### Excerpt
Winston Churchill often spoke of his personal battles with what he called his “Black Dog,” a metaphor for the depression that followed him through much of his life. For a man celebrated as a beacon of resilience during some of the darkest days of human history, this internal battle was no less tumultuous than the external war he helped to win.


This brings us to Yaakov, who also faced a mysterious and lonely battle in the dead of night:

Jacob was left alone. And a figure wrestled with him until the break of dawn. When he saw that he had not prevailed against him, he wrenched Jacob’s hip at its socket, so that the socket of his hip was strained as he wrestled with him. Then he said, ‘Let me go, for dawn is breaking.’ But he answered, ‘I will not let you go unless you bless me.’ Said he, ‘Your name shall no longer be Jacob, but Israel, for you have striven with beings divine and human, and have prevailed…’ So Jacob named the place Peniel, meaning, ‘I have seen a divine being face to face, yet my life has been preserved.’

The encounter is shrouded in mystery. Who is this figure? Why does he leave as morning breaks? Why is he fighting Yaakov? And why does Yaakov emerge wounded and transformed into “Yisrael”?

The commentators offer numerous and greatly varied insights into this episode. I would like to briefly mention a few with the hopes of providing depth to the story.

### Data section

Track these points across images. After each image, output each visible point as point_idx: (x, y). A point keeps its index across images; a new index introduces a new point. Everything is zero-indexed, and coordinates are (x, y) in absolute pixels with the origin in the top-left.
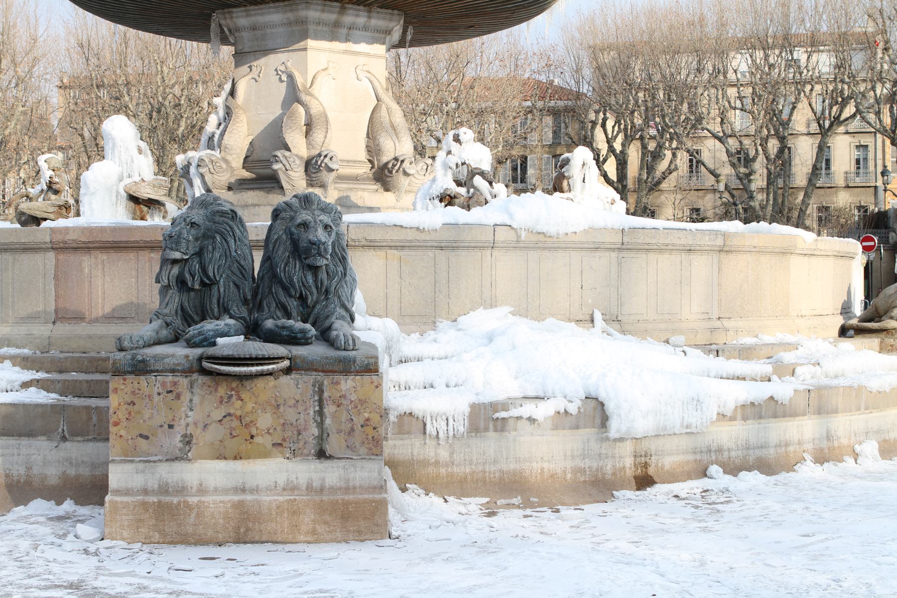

### Tasks to perform
A: Answer these questions about the excerpt on Yaakov's night struggle:
(i) What did Churchill call his depression?
(ii) What new name is Jacob given?
(iii) What name does Jacob give the place?
B: Could you carry on the excerpt about Yaakov's night struggle, starting after its final sentence?

### Results in order
A:
(i) His "Black Dog."
(ii) Israel.
(iii) Peniel.

B:
The Radak, Rabbi David Kimchi, views this story as divine punishment for Yaakov’s lack of faith. God had assured Yaakov repeatedly of His protection, yet Yaakov’s actions toward Esav — the excessive gifts, the deferential bowing — showed an over-reliance on his own strategies. Yaakov, in this view, underestimated the divine plan and resorted to an unseemly level of flattery to pacify Esav. The wrestling match and injury serves as a rebuke, forcing Yaakov to confront his doubts and recalibrate his trust in God.


The Malbim, on the other hand, sees the encounter as a moment of deep introspection. Before Yaakov can face Esav, the embodiment of his past struggles and fears, he must first face himself. In the stillness of the desert night, surrounded by dust and silence, Yaakov wrestles and affirms his own spiritual identity. The confrontation with Esav must be proceeded by a spiritual concretization. This solitary battle allows him to reaffirm his mission, emerging not just as a wanderer or survivor, but as someone with a renewed sense of purpose — Yisrael, the one who strives with God and men and prevails.


A third perspective might suggest that this wrestling represents the two types of battles we face in life. There are the battles of the morning — fought with meticulous preparation, surrounded by allies and loved ones, clear in their objectives. But then there are also the battles of the night — when we are alone, grappling with shadowy, undefined challenges. The battles of the night, fought in solitude, often leave us wounded but what we learn is that they are also chances for growth and sanctification. From the mysterious night emerges a mitzvah — the prohibition against eating the sciatic nerve — and a new identity, a tangible reminder that holiness can be born from struggle.


Yaakov’s story reminds us that the battles fought in the quiet, unseen corners of our lives are often the ones that shape us most profoundly. It is in the wrestling, in the refusal to let go until morning, that we are transformed. And like Churchill’s “Black Dog,” these struggles are not signs of weakness but of the resilience that carries us toward dawn. Alone in the quiet of night, wrestling with his own despair, Churchill demonstrated that strength is not only about facing enemies in the light of day, surrounded by allies, but also about persevering in the darkest hours when no one else can see. Such is the lesson of Yaakov our leader who became Yisrael, the man defined and improved through struggle and conflict.